Constituido lo esencial del alma, fijos los rasgos principales del carácter y de la fisonomía, el tiempo se acelera. Todavía chiquillos aún, las horas duran; un día de fiesta, un almuerzo en el campo, representan tesoros casi inagotables de alegría; un mes resulta plazo indefinido; un año es la mitad de la existencia. Más tarde, adolescentes, el tiempo se encoge. Nuestra mirada alcanza más lejos; calculamos sin vértigo la fecha en que acabará el curso y hasta la carrera emprendida. Concebimos con exactitud sucesos que antes teníamos por prácticamente imposibles, la muerte de nuestros padres, nuestra propia muerte. Vemos envejecer. Envejecemos. El tiempo se apresura. El ritmo de nuestra vida retarda, y el tiempo corre y nos sumerge y nos desmorona. Cuando nuestro organismo, en su período inicial hacia las conquistas primordiales de la especie, se transformaba con frenesí creador, poseíamos el tiempo, es decir, el ritmo general de todo, nos uníamos a él, a él nos enroscábamos y le acompañábamos, y él era para nosotros espléndidamente interminable. Pero detenidos en nuestro desarrollo, inmóviles en nuestra efigie, el tiempo nos deja atrás y se aleja riendo, y pasa, insensiblemente más y más rápido. Apenas vivimos; somos un bloque de costumbres inveteradas, plantado en un ángulo del camino para marcar la distancia que otros recorren. En nosotros se lee la horrible velocidad del tiempo.

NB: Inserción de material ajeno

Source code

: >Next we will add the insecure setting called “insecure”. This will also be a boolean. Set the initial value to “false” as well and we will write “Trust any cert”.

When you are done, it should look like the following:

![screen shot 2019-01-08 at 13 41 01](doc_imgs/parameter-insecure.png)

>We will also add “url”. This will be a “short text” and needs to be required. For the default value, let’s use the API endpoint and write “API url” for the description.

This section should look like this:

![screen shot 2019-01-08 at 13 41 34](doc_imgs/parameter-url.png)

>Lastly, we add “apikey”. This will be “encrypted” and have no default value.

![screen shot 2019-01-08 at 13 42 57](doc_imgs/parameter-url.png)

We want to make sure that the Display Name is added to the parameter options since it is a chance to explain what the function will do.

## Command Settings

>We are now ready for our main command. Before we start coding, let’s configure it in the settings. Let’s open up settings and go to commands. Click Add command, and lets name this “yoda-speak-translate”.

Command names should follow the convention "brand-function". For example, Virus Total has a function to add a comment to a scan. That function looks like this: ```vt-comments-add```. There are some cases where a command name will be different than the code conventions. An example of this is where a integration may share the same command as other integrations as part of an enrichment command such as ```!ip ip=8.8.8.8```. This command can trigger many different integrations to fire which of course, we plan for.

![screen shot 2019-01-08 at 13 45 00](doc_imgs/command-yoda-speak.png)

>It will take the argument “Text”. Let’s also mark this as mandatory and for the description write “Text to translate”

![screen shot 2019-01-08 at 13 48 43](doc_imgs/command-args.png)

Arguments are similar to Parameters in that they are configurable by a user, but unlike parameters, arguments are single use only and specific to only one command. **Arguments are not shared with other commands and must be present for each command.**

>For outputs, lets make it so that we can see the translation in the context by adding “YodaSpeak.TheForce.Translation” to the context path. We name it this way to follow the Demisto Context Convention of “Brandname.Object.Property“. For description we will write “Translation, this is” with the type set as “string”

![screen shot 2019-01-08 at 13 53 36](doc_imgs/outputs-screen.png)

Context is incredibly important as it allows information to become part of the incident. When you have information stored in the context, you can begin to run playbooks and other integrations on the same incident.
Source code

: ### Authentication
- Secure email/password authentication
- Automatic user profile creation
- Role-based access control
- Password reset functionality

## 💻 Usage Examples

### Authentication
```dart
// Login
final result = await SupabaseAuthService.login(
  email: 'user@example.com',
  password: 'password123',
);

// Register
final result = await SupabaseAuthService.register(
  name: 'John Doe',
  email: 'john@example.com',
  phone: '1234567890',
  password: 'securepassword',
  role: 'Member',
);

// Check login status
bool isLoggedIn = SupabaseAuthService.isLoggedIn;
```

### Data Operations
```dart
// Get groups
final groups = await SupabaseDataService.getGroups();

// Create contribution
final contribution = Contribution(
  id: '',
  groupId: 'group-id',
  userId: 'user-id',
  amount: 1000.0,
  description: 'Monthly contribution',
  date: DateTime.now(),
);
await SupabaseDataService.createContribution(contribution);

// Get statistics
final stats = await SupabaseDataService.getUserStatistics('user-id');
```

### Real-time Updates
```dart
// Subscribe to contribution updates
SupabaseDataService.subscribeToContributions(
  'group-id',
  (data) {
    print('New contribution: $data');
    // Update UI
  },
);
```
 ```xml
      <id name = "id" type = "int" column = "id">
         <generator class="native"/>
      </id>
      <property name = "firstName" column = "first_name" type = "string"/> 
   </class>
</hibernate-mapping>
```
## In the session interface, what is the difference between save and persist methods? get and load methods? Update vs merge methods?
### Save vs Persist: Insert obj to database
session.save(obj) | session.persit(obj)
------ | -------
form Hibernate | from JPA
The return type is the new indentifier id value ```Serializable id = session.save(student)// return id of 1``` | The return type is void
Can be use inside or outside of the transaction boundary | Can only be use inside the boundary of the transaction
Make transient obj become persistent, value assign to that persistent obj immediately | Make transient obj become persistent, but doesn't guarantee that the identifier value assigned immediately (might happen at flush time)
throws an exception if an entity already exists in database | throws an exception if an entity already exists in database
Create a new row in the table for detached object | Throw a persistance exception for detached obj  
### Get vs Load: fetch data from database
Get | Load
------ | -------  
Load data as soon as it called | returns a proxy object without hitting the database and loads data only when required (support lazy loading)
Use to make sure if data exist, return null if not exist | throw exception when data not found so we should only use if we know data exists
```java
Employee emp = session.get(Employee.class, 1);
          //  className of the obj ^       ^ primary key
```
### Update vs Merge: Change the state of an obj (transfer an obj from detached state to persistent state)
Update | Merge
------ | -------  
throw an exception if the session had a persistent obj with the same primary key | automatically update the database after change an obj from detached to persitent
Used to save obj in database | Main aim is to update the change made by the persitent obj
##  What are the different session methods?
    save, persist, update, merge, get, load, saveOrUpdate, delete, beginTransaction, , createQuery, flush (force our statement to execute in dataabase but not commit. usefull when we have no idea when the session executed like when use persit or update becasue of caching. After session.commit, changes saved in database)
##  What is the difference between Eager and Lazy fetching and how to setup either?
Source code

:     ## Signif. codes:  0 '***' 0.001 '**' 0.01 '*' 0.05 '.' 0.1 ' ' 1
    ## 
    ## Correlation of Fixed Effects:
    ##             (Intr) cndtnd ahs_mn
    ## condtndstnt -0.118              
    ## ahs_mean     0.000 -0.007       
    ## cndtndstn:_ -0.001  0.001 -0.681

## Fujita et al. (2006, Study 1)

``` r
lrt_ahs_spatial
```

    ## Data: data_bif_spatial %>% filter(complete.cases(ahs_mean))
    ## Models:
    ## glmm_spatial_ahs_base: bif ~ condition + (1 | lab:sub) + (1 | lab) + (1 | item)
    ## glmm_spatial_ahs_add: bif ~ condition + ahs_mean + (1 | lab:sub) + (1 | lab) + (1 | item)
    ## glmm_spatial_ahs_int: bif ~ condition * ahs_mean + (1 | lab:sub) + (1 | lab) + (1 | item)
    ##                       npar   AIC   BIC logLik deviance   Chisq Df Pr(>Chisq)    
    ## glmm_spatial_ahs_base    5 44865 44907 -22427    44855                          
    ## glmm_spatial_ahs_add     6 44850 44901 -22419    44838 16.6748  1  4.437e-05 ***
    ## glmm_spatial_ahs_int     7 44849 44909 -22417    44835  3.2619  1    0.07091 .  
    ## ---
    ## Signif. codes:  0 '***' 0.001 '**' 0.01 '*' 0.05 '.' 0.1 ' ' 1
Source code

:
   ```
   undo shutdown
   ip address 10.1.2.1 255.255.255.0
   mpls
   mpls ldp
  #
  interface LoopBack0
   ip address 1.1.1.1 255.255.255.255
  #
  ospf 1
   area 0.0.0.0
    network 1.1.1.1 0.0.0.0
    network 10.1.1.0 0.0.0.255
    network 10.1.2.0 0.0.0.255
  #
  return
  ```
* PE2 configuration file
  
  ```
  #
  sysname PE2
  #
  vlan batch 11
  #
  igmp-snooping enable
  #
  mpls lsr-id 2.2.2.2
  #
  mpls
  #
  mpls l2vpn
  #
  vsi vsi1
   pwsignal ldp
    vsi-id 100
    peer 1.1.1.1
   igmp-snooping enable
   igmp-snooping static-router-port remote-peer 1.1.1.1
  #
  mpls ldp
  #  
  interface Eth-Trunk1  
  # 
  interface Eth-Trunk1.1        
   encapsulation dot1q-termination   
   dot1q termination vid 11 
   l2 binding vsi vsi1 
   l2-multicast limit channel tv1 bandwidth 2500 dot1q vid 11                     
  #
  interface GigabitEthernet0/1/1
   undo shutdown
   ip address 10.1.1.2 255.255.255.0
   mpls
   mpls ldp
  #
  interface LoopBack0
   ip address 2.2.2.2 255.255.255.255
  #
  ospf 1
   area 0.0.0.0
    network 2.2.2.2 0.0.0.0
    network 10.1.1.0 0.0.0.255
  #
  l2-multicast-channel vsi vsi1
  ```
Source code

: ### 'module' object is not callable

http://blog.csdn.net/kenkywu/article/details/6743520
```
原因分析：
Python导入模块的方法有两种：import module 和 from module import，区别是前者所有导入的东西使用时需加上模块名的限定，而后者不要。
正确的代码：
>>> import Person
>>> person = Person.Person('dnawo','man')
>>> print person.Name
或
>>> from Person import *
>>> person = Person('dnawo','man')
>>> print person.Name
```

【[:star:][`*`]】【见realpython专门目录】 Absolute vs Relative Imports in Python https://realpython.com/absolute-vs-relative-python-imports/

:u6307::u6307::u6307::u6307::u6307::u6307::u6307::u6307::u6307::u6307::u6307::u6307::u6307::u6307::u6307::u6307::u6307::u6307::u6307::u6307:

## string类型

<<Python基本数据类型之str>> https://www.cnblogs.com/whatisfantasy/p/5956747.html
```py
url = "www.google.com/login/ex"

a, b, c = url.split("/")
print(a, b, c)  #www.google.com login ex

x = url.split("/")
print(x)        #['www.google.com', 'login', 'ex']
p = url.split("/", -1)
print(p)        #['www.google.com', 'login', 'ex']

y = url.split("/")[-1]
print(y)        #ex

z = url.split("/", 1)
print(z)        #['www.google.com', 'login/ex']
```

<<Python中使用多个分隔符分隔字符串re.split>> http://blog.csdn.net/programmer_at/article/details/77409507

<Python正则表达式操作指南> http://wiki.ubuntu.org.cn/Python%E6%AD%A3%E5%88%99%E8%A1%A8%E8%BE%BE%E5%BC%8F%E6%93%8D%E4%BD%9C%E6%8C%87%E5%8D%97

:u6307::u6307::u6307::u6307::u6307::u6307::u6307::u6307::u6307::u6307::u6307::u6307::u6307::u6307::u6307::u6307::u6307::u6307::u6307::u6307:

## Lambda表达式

El tiempo vuela, nos araña la carne, nos estruja, nos destroza al intentar arrebatarnos en su ligera huida. Ni siquiera nos aburrimos despacio. Hasta el dolor, hasta la desesperación concluyen pronto. ¿Qué son los años para el viejo? Minutos que faltan. Las aguas del río invisible se deslizan tan veloces que descubrimos al fin que algo las llama, las sorbe. El cauce se estrecha, las aguas no fluyen, caen. El tiempo se precipita, se desploma. Una línea corta la corriente. Es la catarata final: al borde el tiempo enloquecido empuña nuestros despojos miserables, y con ellos se lanza a la sima de donde nada vuelve.

Publicado en "El Diario", Asunción, 22 de noviembre de 1907.